Review: SAFETY NOT GUARANTEED (2012)
Written by: Derek Connolly
Directed by: Colin Trevorrow
Starring: Aubrey Plaza, Mark Duplass, Jake M. Johnson, Karan Soni
In Short: Believe.
Recommended: Hell Yes!
KENNETH: Have you ever faced certain death?
DARIUS: If it was so certain, I wouldn’t be here, would I?
Darius (Aubrey Plaza) is a twenty-something intern at a glossy Seattle magazine who spends her days taking abuse from the editorial staff and her nights doing not much of anything interesting. Indeed, the perpetually gloomy and sarcastic Darius has few friends and in fact seems to be a virgin – this intelligence having been vouchsafed to her father (humiliatingly enough) by her former roommate, with whom he is Facebook friends. Unsurprisingly, her attitude masks an unshakeable sadness and loneliness. But she knows perfectly well that she’s spinning her wheels, so when Jeff (Jake M. Johnson), a douchey staff writer at the magazine, pitches a puff piece about some nutjob who has placed an ad in the paper looking for someone to accompany him back in time, she volunteers to help out.
Soon Darius, Jeff, and an ultra-nerd named Arnau (Karan Soni), who has no particular interest in journalism but thinks that “diversity” will look good on his graduate school applications, are on their way up the Washington coast in Jeff’s Escalade (he’s the type of person who makes sure everyone knows he drives an Escalade) in search of what they think will be a light and funny story. Fairly quickly, they track down the person who placed the ad, a reclusive, deeply paranoid sort named Kenneth (Mark Duplass). Kenneth recognizes Jeff’s insincerity and general jackassitude almost immediately and decisively rejects him as a candidate, but Darius has better luck.
She’s also more or less on her own with Kenneth, since Jeff largely abandons the effort in favor of reconnecting with a former girlfriend (a luminous Jenica Bergere) and Arnau would rather hang out in the motel, gaming on his super-fast computer. (It’s so fast it has flames on it.) But although Kenneth is certainly eccentric to the nth degree, he’s also intelligent, kind-hearted, and sensitive, not to mention attractive in an ordinary-folks kind of way. He is also absolutely, sincerely convinced, beyond a shadow of a doubt, that he’s figured out how to travel through time and change the past.
Schizoid freak show? Domestic terrorist? Mad genius? Maybe a little of all of these? Darius doesn’t know, and whenever we’ve decided *we know, writer Derek Connolly throws another twist at us.
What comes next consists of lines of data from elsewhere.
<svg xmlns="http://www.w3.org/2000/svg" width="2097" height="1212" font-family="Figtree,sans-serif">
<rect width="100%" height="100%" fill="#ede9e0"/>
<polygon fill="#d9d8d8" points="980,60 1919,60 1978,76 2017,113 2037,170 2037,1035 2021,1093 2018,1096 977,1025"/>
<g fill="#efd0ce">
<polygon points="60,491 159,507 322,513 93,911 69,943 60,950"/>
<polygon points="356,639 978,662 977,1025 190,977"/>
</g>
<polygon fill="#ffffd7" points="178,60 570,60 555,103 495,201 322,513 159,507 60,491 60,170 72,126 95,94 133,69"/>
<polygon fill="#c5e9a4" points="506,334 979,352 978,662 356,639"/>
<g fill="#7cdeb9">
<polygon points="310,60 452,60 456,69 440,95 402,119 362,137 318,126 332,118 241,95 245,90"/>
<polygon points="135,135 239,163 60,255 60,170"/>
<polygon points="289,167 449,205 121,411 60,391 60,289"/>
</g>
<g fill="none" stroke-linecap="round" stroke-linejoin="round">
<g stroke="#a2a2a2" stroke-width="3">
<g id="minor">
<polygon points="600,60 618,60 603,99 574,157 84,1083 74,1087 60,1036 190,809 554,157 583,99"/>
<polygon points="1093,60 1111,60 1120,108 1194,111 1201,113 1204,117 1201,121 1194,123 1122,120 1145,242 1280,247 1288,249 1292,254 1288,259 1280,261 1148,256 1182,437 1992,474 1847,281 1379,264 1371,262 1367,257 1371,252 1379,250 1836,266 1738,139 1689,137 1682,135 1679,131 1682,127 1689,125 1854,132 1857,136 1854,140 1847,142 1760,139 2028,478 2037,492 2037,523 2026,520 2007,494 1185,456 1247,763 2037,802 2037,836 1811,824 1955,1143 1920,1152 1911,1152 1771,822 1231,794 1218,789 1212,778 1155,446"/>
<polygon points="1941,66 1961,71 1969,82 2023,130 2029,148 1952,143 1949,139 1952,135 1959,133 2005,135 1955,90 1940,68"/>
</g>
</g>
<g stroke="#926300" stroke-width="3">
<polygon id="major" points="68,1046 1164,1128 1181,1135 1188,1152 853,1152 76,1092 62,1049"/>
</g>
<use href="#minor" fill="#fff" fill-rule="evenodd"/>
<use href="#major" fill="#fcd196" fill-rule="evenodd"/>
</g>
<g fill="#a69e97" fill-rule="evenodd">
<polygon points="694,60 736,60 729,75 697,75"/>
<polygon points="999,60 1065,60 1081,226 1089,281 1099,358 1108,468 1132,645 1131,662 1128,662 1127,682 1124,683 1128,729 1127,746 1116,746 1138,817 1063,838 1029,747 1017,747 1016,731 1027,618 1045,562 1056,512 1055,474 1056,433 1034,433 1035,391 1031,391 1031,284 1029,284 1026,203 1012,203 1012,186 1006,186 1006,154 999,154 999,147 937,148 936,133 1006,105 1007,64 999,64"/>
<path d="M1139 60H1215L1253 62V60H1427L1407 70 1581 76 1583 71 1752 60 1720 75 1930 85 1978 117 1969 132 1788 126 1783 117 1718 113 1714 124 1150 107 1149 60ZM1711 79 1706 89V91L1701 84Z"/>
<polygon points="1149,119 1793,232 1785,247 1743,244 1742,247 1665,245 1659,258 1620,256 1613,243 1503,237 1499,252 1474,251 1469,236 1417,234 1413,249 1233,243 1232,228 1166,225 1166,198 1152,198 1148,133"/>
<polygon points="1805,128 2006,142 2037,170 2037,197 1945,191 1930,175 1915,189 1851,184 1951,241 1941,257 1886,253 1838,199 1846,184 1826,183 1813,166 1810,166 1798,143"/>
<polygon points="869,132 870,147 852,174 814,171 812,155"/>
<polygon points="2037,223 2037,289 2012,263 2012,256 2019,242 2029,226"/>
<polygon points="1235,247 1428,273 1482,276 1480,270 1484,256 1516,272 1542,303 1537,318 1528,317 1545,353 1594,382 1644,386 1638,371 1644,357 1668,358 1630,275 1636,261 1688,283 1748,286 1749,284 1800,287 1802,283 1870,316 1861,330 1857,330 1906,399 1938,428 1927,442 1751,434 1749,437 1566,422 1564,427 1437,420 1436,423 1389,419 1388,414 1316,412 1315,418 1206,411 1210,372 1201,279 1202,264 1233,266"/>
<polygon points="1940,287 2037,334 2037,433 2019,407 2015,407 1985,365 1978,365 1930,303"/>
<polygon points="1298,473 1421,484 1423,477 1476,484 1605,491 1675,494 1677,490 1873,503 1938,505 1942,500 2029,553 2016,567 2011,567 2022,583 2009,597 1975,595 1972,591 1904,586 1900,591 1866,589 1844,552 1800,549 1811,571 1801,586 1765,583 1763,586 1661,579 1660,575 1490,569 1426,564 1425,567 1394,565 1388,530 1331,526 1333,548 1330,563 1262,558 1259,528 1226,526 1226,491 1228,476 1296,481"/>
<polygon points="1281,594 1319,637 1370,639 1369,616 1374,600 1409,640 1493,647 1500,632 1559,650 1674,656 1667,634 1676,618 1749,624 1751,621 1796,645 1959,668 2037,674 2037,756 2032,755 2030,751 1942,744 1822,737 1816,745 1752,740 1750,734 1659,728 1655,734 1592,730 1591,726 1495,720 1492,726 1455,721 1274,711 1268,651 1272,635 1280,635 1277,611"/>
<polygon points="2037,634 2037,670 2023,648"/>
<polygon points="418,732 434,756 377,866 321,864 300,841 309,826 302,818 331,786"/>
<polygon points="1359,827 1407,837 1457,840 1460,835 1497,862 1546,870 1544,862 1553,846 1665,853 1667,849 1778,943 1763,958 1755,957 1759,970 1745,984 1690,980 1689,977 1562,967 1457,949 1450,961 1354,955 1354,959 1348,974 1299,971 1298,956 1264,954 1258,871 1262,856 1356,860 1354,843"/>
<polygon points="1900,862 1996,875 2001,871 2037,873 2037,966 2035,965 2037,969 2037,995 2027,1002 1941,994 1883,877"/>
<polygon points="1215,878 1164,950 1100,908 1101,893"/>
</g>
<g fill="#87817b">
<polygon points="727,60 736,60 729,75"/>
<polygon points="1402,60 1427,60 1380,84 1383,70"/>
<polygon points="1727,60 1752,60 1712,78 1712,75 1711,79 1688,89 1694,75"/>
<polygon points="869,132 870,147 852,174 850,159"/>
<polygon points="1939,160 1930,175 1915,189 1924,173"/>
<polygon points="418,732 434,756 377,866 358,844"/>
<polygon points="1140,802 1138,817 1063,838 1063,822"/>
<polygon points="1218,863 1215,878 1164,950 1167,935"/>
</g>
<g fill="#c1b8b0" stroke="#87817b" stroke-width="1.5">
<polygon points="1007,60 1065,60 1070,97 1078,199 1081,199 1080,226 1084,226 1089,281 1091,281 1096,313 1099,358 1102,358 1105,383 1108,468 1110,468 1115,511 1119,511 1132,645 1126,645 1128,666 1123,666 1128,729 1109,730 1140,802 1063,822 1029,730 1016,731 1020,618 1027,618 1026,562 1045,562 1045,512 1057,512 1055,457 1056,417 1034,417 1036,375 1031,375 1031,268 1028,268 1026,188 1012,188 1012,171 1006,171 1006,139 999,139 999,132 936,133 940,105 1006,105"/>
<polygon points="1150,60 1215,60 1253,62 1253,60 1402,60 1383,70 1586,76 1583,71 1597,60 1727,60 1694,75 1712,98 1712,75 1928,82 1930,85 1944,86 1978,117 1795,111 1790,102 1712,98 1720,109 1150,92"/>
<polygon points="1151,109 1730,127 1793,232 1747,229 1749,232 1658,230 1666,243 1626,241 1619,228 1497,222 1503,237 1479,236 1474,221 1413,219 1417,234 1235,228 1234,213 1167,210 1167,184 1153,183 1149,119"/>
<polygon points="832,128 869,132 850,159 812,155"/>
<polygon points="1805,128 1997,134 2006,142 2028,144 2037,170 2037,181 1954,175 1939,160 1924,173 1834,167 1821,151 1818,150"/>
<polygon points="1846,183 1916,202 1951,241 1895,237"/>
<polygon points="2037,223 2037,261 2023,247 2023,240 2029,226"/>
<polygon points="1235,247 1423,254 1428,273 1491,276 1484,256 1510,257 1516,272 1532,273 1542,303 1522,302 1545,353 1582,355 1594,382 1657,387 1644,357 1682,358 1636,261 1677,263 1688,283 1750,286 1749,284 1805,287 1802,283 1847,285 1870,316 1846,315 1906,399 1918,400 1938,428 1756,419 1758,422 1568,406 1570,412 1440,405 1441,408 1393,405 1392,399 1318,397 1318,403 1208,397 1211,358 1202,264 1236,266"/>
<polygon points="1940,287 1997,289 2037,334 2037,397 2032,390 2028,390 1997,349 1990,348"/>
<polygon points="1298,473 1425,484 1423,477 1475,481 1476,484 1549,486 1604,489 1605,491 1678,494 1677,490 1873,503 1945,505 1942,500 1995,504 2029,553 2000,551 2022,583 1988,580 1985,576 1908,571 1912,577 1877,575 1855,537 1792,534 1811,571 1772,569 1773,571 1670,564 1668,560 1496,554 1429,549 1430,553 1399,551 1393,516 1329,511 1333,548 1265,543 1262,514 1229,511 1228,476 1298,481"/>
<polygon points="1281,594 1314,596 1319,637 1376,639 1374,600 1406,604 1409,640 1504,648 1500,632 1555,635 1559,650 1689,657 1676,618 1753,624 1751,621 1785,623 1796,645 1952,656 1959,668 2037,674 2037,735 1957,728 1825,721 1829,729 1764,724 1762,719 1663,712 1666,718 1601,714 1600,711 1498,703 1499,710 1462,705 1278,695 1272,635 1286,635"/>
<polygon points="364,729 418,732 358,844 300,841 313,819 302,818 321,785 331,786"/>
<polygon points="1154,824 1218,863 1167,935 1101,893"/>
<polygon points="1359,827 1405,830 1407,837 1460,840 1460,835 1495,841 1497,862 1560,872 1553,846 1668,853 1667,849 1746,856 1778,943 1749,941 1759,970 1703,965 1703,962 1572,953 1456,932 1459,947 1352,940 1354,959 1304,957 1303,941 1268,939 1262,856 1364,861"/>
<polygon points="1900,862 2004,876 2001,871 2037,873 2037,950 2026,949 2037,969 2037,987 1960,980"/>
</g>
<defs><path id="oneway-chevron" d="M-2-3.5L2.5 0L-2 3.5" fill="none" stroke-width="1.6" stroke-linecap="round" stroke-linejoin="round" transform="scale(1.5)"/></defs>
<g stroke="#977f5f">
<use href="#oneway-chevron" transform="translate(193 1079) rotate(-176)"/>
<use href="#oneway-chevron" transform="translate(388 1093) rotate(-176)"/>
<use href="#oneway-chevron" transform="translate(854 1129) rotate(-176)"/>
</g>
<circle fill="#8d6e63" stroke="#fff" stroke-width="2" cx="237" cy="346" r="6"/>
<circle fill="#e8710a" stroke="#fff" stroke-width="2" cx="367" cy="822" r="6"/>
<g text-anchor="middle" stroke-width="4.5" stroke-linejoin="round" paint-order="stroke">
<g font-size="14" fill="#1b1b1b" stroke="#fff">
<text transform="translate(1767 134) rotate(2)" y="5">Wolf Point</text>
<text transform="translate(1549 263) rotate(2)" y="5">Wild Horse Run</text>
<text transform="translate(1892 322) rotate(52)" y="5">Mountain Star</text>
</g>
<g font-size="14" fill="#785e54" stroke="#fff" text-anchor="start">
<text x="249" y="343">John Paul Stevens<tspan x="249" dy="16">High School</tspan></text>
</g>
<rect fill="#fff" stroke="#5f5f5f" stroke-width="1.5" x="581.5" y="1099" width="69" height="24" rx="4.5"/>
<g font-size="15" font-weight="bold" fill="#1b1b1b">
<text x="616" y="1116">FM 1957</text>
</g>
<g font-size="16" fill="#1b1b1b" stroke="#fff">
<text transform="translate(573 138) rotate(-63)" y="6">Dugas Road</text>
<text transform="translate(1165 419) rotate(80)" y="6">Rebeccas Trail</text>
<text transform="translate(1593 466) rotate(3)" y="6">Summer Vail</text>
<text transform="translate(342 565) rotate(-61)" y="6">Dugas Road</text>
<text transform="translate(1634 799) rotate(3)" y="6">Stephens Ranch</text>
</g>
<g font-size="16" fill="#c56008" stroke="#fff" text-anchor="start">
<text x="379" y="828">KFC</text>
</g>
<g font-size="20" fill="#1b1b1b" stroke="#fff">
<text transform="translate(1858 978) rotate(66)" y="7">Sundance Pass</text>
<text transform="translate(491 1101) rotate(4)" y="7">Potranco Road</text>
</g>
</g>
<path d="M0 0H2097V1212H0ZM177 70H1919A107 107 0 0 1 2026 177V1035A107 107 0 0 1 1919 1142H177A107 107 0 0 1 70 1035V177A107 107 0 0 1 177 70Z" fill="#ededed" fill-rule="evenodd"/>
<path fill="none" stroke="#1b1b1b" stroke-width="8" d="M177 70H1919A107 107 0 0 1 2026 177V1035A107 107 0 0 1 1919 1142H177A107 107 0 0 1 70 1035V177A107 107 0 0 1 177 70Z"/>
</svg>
What’s clear is that the two oddballs find in one another true kindred spirits, and by the time the pitch-perfect ending (I won’t give it away) rolls around, actual literal time travel is kind of almost beside the point.
While Darius and Kenneth train for their “mission” to the past, Jeff, who it turns out has every reason to want to get out of the office for a while, hooks up with his high-school ex. (“My first blow job,” he proudly informs the bemused interns.) But instead of the wild and crazy golden-haired goddess he remembers, he discovers a refreshingly grounded woman who likes him well enough but sees right through his big-shot facade, and their encounter leaves him aching for the good old days when he was a high school BMOC with the prettiest girl in school on his arm. It seems that Kenneth isn’t the only person in western Washington who longs for yesterday.
“This mission is about regret,” Kenneth tells Darius, and regret fuels everyone, from Kenneth’s possibly insane efforts to Darius’s collusion in those efforts (which include at least one federal crime, but who’s counting?) to Jeff’s desperate attempt to recapture the good old days—and when that attempt fails, his determination to drag the hapless Arnau along on a life binge and give him something awesome to remember. So there’s a sense of wistfulness hanging over the proceedings, but the movie is also big-hearted and funny (Jeff in particular has some great one-liners, and Karan Soni’s hilariously deadpan delivery belies Arnau’s complete and utter bafflement and terror as things start to get out of hand).
The acting is terrific. Aubrey Plaza sort of reminded me of Thora Birch in *Ghost World, with a tough-girl exterior that fools exactly no one. Mark Duplass has the more difficult job in portraying someone who is in the world but maybe not of it, so to speak; “movie crazy” is tough to do believably and well, but Duplass doesn’t set a foot wrong. Plaza and Duplass have such lovely chemistry that I was yearning for the two of them to get together pretty much from their first encounter.
Oh, and the movie also features one of the funniest car chases in recent memory, and the soundtrack is awesome. Really, there’s nothing about this movie I *didn’t love. This sweet little indie is the best movie I’ve seen this year, and it’s the perfect palate cleanser for anyone suffering from summer blockbuster fatigue.